Старейшая труппа США, которой в будущем году исполнится 90 лет, приехала в Москву (вообще-то не обиженную отсутствием американских гастролеров даже в советские времена) впервые, что само по себе сенсация. Однако часто великие компании после смерти своих основателей приходят в упадок, оказываясь памятником самим себе эпохи расцвета. Визит труппы Марты Грэм, которая каких-то 15 лет назад находилась на грани закрытия из-за недостатка финансирования, убедил, что искусство главного американского хореографа ХХ века живее всех живых и находится в надежных руках.
Своему долголетию компания обязана самой Марте Грэм.
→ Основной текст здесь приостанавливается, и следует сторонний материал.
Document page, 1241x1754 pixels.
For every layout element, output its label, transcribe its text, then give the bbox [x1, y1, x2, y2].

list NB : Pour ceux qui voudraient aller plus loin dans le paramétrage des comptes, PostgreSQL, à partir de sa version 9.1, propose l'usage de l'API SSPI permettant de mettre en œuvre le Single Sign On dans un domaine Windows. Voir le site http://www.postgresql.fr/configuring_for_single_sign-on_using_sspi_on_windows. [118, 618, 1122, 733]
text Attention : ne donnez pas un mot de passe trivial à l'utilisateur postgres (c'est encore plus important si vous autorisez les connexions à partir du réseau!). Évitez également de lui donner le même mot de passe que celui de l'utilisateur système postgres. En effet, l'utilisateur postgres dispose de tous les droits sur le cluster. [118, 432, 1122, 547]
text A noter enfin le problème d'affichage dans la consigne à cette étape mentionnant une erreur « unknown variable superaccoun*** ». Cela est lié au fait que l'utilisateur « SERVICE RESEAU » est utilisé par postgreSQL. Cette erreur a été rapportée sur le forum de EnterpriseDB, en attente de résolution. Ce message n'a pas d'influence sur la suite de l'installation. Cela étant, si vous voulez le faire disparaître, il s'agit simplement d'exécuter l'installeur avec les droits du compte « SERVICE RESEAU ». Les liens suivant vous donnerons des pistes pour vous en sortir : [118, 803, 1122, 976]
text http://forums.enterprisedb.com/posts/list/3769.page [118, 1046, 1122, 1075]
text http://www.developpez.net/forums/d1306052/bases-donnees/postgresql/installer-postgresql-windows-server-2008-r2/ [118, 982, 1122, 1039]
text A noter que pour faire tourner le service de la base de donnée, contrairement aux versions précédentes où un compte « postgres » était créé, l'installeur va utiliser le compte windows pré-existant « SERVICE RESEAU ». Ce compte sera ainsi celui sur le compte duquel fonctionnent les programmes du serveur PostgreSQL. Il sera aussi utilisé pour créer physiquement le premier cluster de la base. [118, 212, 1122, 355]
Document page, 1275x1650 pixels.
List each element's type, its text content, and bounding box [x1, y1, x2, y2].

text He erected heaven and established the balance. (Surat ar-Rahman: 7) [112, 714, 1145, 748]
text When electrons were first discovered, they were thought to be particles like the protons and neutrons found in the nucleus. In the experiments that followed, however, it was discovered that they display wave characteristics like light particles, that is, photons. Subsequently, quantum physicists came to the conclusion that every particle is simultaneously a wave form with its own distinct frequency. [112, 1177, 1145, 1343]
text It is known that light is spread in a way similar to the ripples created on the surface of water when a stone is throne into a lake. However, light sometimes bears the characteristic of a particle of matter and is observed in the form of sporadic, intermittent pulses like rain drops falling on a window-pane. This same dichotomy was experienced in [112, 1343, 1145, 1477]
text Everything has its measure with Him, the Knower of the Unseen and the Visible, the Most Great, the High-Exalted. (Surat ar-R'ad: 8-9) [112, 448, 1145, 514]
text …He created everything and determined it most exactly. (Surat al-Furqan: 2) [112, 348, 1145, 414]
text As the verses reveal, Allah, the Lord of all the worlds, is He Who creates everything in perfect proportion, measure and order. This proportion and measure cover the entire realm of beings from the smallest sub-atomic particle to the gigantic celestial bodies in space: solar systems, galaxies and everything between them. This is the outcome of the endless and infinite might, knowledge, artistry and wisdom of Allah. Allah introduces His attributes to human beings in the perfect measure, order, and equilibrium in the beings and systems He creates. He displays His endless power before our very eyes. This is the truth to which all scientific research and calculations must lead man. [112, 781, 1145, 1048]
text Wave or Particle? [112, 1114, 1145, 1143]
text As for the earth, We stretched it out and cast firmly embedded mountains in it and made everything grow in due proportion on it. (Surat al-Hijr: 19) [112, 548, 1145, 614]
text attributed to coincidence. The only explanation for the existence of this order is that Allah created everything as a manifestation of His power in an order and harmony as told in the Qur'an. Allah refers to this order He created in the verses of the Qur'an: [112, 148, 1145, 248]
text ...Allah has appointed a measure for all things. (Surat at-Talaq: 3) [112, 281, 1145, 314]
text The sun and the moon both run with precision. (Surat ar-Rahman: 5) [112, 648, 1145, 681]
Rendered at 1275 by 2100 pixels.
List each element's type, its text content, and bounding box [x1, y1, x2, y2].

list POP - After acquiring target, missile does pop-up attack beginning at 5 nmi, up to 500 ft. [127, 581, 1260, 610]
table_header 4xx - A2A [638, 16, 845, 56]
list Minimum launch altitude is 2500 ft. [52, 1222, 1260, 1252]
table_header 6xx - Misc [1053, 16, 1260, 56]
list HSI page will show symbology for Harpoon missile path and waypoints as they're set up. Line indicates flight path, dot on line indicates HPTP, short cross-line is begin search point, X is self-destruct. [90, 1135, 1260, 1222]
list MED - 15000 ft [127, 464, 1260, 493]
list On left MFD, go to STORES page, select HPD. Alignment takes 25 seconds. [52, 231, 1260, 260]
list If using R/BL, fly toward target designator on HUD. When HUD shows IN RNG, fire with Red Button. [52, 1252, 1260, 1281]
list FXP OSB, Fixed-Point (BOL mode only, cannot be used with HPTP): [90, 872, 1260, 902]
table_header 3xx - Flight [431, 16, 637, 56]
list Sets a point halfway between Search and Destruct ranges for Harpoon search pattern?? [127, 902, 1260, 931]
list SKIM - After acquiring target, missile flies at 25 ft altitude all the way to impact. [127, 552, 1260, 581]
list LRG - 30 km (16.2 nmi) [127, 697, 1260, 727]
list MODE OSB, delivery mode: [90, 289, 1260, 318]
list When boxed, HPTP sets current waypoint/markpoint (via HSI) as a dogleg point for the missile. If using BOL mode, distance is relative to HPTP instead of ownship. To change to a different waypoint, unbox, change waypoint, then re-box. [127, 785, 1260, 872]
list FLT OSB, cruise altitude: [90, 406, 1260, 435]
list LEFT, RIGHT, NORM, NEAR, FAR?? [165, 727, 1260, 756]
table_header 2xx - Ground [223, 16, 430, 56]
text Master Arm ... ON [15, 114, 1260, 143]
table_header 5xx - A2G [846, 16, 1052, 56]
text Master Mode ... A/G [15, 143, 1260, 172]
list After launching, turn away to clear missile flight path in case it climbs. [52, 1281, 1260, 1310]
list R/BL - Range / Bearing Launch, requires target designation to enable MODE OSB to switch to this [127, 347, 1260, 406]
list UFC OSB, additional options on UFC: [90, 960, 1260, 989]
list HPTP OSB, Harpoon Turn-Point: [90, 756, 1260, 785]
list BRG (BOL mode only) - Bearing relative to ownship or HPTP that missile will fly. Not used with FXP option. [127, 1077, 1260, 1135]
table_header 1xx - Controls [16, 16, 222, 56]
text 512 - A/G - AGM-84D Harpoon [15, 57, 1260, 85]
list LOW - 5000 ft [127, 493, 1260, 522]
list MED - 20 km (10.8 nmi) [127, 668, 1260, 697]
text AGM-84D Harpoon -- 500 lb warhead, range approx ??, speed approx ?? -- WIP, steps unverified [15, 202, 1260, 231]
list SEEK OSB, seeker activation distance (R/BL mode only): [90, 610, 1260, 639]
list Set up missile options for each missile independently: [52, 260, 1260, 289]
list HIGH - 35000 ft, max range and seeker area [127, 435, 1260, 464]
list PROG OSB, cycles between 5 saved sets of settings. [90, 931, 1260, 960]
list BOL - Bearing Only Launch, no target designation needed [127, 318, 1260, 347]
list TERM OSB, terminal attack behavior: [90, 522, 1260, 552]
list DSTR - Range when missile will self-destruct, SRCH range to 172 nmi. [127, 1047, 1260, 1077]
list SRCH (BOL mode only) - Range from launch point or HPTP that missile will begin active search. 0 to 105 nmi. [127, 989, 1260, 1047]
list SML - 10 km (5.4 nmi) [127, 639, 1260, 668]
И отнюдь не потому, что эта уникальная женщина за 96 лет своей жизни создала 180 балетов, сформировавших танец Америки ХХ века, и 65 лет пестовала труппу, способную реализовать самые радикальные ее замыслы. Дело в том, что великий дар танцовщицы и хореографа, равно как и блистательный талант организатора, соединились в ней с гением теоретика и педагога. Осмыслив свои пластические открытия, Марта Грэм создала собственную технику и детально разработала систему тренажа, не менее стройную и строгую, чем классический танец. Этой технике, названной modern dance, она обучила едва ли не всю Америку, так что все последующие поколения хореографов работали либо на основе, либо в полемике с методикой Грэм. Основанная на базовом понятии contraction-release (сжатие-расслабление), она демонстративно подчеркивала мускульные усилия, отвергала волюнтаризм артиста и радости "свободного танца". Как выяснилось на московском выступлении Martha Graham Dance Company, именно всеобъемлющий перфекционизм системы Марты Грэм позволил ее историческим постановкам сохранить не только аутентичность, но и обжигающую актуальность.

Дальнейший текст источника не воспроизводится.